==== Material for this task ====

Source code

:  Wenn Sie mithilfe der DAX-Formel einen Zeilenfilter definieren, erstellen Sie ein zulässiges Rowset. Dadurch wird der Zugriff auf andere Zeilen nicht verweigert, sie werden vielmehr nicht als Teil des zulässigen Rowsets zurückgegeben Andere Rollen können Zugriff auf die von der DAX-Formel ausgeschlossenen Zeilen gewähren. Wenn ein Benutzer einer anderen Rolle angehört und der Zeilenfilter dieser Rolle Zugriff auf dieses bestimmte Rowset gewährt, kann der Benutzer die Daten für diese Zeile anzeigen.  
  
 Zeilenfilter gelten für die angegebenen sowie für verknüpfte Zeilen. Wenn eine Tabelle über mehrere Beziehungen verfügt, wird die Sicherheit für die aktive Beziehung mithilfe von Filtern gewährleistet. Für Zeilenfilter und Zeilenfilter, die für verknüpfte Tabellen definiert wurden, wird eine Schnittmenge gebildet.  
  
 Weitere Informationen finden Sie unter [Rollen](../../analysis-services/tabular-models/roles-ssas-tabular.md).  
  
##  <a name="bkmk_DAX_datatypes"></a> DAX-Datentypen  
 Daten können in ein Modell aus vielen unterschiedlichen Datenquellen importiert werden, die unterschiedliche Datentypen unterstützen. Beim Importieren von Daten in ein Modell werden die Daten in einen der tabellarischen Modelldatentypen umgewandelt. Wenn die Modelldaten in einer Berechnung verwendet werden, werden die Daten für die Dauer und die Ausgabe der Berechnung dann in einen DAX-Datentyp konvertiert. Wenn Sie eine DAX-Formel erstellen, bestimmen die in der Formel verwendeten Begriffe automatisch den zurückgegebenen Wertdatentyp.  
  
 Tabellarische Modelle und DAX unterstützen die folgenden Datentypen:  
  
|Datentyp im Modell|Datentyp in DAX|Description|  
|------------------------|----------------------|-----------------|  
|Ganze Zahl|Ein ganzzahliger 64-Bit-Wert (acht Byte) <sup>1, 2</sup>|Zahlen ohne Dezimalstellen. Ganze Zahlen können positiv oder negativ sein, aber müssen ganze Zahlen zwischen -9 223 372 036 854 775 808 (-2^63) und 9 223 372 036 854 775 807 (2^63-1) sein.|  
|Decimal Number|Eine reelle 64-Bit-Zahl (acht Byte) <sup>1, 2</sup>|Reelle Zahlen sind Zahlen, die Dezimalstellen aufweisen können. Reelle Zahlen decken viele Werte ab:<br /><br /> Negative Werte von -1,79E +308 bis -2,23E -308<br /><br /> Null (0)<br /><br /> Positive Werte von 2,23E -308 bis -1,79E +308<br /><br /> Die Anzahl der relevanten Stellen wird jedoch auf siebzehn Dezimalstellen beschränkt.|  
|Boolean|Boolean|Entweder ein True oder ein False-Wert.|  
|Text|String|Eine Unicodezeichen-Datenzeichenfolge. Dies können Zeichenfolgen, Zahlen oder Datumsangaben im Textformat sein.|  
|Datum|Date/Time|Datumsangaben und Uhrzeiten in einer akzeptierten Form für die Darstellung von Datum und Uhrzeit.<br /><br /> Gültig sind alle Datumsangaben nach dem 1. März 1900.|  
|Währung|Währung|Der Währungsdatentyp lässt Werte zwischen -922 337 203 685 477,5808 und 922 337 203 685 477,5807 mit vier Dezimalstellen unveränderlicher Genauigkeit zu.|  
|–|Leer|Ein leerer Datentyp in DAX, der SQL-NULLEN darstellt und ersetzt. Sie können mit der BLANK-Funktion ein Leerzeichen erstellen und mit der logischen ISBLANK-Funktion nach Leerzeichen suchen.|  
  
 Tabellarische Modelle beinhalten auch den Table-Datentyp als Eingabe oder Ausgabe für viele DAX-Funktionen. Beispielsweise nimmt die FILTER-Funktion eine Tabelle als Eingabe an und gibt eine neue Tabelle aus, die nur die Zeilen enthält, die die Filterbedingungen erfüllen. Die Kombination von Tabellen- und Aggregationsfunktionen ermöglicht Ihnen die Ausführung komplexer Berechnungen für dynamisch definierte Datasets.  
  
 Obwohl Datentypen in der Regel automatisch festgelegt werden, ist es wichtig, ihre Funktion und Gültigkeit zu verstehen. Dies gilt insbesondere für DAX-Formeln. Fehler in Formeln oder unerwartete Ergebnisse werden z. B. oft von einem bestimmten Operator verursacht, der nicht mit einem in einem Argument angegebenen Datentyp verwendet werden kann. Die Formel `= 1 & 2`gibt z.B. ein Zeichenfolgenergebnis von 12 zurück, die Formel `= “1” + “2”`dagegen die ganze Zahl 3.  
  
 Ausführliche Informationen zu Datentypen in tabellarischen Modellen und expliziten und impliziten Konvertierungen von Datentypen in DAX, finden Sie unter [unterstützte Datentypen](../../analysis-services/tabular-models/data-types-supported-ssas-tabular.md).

====

[The problem]:
Print every line of the records above again, without changing anything.

[Answer section]:
Source code

:  Wenn Sie mithilfe der DAX-Formel einen Zeilenfilter definieren, erstellen Sie ein zulässiges Rowset. Dadurch wird der Zugriff auf andere Zeilen nicht verweigert, sie werden vielmehr nicht als Teil des zulässigen Rowsets zurückgegeben Andere Rollen können Zugriff auf die von der DAX-Formel ausgeschlossenen Zeilen gewähren. Wenn ein Benutzer einer anderen Rolle angehört und der Zeilenfilter dieser Rolle Zugriff auf dieses bestimmte Rowset gewährt, kann der Benutzer die Daten für diese Zeile anzeigen.  
  
 Zeilenfilter gelten für die angegebenen sowie für verknüpfte Zeilen. Wenn eine Tabelle über mehrere Beziehungen verfügt, wird die Sicherheit für die aktive Beziehung mithilfe von Filtern gewährleistet. Für Zeilenfilter und Zeilenfilter, die für verknüpfte Tabellen definiert wurden, wird eine Schnittmenge gebildet.  
  
 Weitere Informationen finden Sie unter [Rollen](../../analysis-services/tabular-models/roles-ssas-tabular.md).  
  
##  <a name="bkmk_DAX_datatypes"></a> DAX-Datentypen  
 Daten können in ein Modell aus vielen unterschiedlichen Datenquellen importiert werden, die unterschiedliche Datentypen unterstützen. Beim Importieren von Daten in ein Modell werden die Daten in einen der tabellarischen Modelldatentypen umgewandelt. Wenn die Modelldaten in einer Berechnung verwendet werden, werden die Daten für die Dauer und die Ausgabe der Berechnung dann in einen DAX-Datentyp konvertiert. Wenn Sie eine DAX-Formel erstellen, bestimmen die in der Formel verwendeten Begriffe automatisch den zurückgegebenen Wertdatentyp.  
  
 Tabellarische Modelle und DAX unterstützen die folgenden Datentypen:  
  
|Datentyp im Modell|Datentyp in DAX|Description|  
|------------------------|----------------------|-----------------|  
|Ganze Zahl|Ein ganzzahliger 64-Bit-Wert (acht Byte) <sup>1, 2</sup>|Zahlen ohne Dezimalstellen. Ganze Zahlen können positiv oder negativ sein, aber müssen ganze Zahlen zwischen -9 223 372 036 854 775 808 (-2^63) und 9 223 372 036 854 775 807 (2^63-1) sein.|  
|Decimal Number|Eine reelle 64-Bit-Zahl (acht Byte) <sup>1, 2</sup>|Reelle Zahlen sind Zahlen, die Dezimalstellen aufweisen können. Reelle Zahlen decken viele Werte ab:<br /><br /> Negative Werte von -1,79E +308 bis -2,23E -308<br /><br /> Null (0)<br /><br /> Positive Werte von 2,23E -308 bis -1,79E +308<br /><br /> Die Anzahl der relevanten Stellen wird jedoch auf siebzehn Dezimalstellen beschränkt.|  
|Boolean|Boolean|Entweder ein True oder ein False-Wert.|  
|Text|String|Eine Unicodezeichen-Datenzeichenfolge. Dies können Zeichenfolgen, Zahlen oder Datumsangaben im Textformat sein.|  
|Datum|Date/Time|Datumsangaben und Uhrzeiten in einer akzeptierten Form für die Darstellung von Datum und Uhrzeit.<br /><br /> Gültig sind alle Datumsangaben nach dem 1. März 1900.|  
|Währung|Währung|Der Währungsdatentyp lässt Werte zwischen -922 337 203 685 477,5808 und 922 337 203 685 477,5807 mit vier Dezimalstellen unveränderlicher Genauigkeit zu.|  
|–|Leer|Ein leerer Datentyp in DAX, der SQL-NULLEN darstellt und ersetzt. Sie können mit der BLANK-Funktion ein Leerzeichen erstellen und mit der logischen ISBLANK-Funktion nach Leerzeichen suchen.|  
  
 Tabellarische Modelle beinhalten auch den Table-Datentyp als Eingabe oder Ausgabe für viele DAX-Funktionen. Beispielsweise nimmt die FILTER-Funktion eine Tabelle als Eingabe an und gibt eine neue Tabelle aus, die nur die Zeilen enthält, die die Filterbedingungen erfüllen. Die Kombination von Tabellen- und Aggregationsfunktionen ermöglicht Ihnen die Ausführung komplexer Berechnungen für dynamisch definierte Datasets.  
  
 Obwohl Datentypen in der Regel automatisch festgelegt werden, ist es wichtig, ihre Funktion und Gültigkeit zu verstehen. Dies gilt insbesondere für DAX-Formeln. Fehler in Formeln oder unerwartete Ergebnisse werden z. B. oft von einem bestimmten Operator verursacht, der nicht mit einem in einem Argument angegebenen Datentyp verwendet werden kann. Die Formel `= 1 & 2`gibt z.B. ein Zeichenfolgenergebnis von 12 zurück, die Formel `= “1” + “2”`dagegen die ganze Zahl 3.  
  
 Ausführliche Informationen zu Datentypen in tabellarischen Modellen und expliziten und impliziten Konvertierungen von Datentypen in DAX, finden Sie unter [unterstützte Datentypen](../../analysis-services/tabular-models/data-types-supported-ssas-tabular.md).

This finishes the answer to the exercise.